Nyaman tanpa iklan. Langganan BisnisPro

Penurunan NTP Fenomena Bulanan, Faisal Basri Bisa Sesat Pikir

Penurunan nilai tukar petani (NTP) pada November 2016 adalah fenomena bulanan pada beberapa subsektor dan biasanya pada Desember akan meningkat lagi.
Presiden Jokowi dan Mentan Amran Sulaiman di panen raya bersama di Desa Trayu, Banyudono, Boyolali, Jawa Tengah, Sabtu (29/10)./Sekneg
Presiden Jokowi dan Mentan Amran Sulaiman di panen raya bersama di Desa Trayu, Banyudono, Boyolali, Jawa Tengah, Sabtu (29/10)./Sekneg

Bisnis.com, JAKARTA -  Penurunan nilai tukar petani (NTP) pada November 2016  adalah fenomena bulanan pada beberapa subsektor dan biasanya pada  Desember akan meningkat lagi.

"Menganalisis kesejahteraan petani jangan terpaku pada satu indikator  NTP saja, nanti Faisal Basri bisa sesat pikir," ujar  Dr Ana Astrid, Kepala Subbidang Data Sosial Ekonomi Kementerian Pertanian, di Jakarta, Senin (5/12/2016).

Dia mengatakan  indeks harga berfluktuasi secara harian dan bulanan, maka untuk melihat kemampuan daya beli petani semestinya tidak hanya membandingkan NTP waktu sesaat sebulan, tetapi juga lihat Nilai Tukar Usaha Pertanian (NTUP) dalam kurung waktu panjang.

"Secara keseluruhan, NTP  November 2016 memang sedikit turun.

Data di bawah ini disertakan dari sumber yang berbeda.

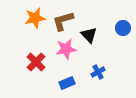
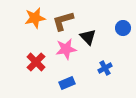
black triangle: moved 1 px left, 2 px down
blue cross: moved 7 px right, 4 px up
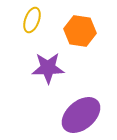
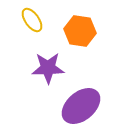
yellow ellipse: rotated 55 degrees counterclockwise
purple ellipse: moved 9 px up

Itu  fenomena bulanan pada beberapa subsektor," katanya menjawab pernyataan Faisal Basri  yang mengatakan anjloknya kesejahteraan petani, bisa dilihat dari turunnya indeks nilai tukar petani (NTP) yang menghitung rasio antara indeks harga yang diterima petani dengan indeks harga yang dibayar petani yang dinyatakan dalam persentase.

Ana mengatakan silakan dianalasis indikator Nilai Tukar Usaha Pertanian (NTUP) yang mencerminkan kemampuan dari usaha pertaniannya. Untuk diketahui, NTUP seluruh subsektor positif di atas 100. NTUP pada 2015 sebesar 109,38 dan rerata 2016 sebesar 109,86.  "NTUP ini meningkat dari bulan ke bulan dan tahun ke tahun," tuturnya.

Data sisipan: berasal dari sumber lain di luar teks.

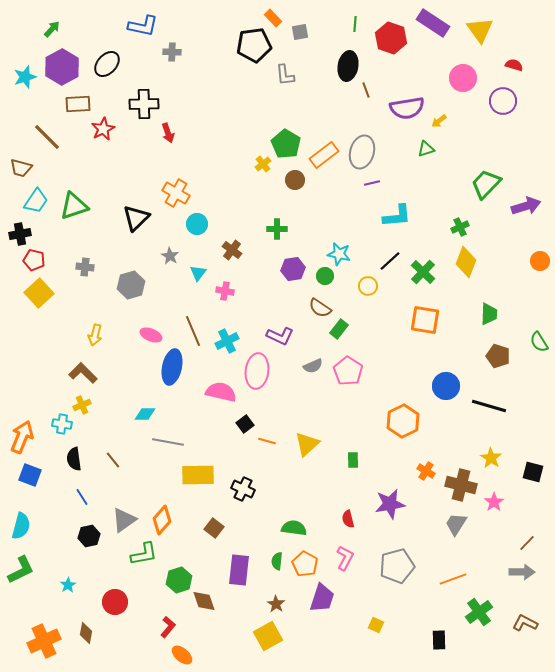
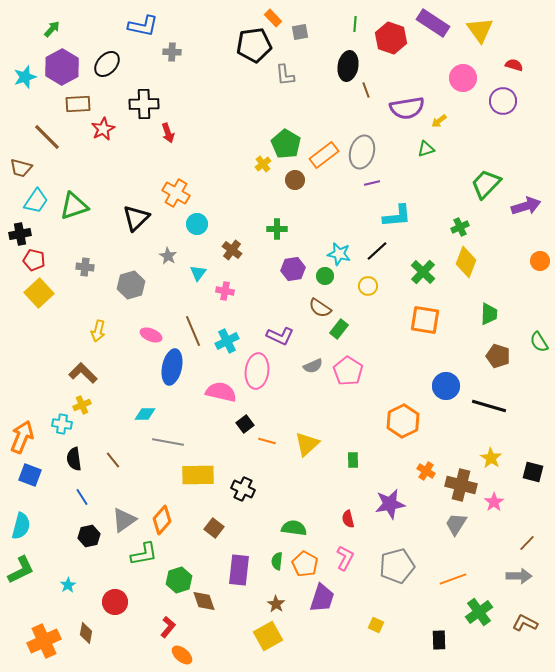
gray star at (170, 256): moved 2 px left
black line at (390, 261): moved 13 px left, 10 px up
yellow arrow at (95, 335): moved 3 px right, 4 px up
gray arrow at (522, 572): moved 3 px left, 4 px down
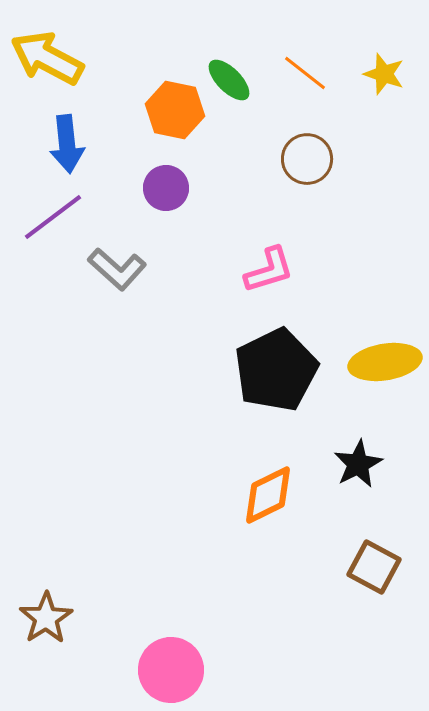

"Saudara Faisal Basri tentunya sangat paham bahwa kesejahteraan petani bukan hanya dilihat dari NTP dan NTUP. Semestinya dilihat juga dari tingkat kemiskinan di perdesaan." 

Data BPS, kata Anda, penduduk miskin di perdesaan Maret 2016 sebanyak 17,67 juta jiwa turun 0,22 juta jiwa dibandingkan dengan September 2015. Sebelumnya periode September 2015 jumlah penduduk miskin di perdesaan 17,89 juta jiwa turun 46.000  dari 17,94 juta jiwa pada Maret 2015.

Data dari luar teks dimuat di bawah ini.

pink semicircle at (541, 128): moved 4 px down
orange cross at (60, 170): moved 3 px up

Selanjutnya, tingkat ketimpangan pengeluaran penduduk di pedesaan diukur rasio gini atau indeks gini data BPS. Gini rasio di perdesaan Maret 2016 sebesar 0,327 menurun 0,007 poin dibanding rasio gini Maret 2015 sebesar 0,334 dan menurun 0,002 poin dibanding rasio September 2015 sebesar 0,329.  "Ini kan menunjukkan tingkat ketimpangan pengeluaran penduduk di desa semakin kecil," lanjut Ana.

“Sangat disayangkan pernyataan Faisal Basri yang tidak mampu membaca data yang sudah sangat jelas sehingga dia tidak mengerti apa saja keberhasilan yang telah dicapai dalam pembangunan pertanian Indonesia selama ini. Mungkin dia sudah pikun,'' kata Ana.

“Coba lihat di Kementerian Pertanian yang telah mampu melakukan tindakan tegas dan membongkar mafia beras dan mafia pupuk yang selama ini telah banyak merugikan negara dan petani kita. Adapun dia [Faisal Basri] yang selama ini telah dibayar negara untuk membongkar serta memberantas mafia migas, sama sekali tak menunjukkan prestasi apa-apa.”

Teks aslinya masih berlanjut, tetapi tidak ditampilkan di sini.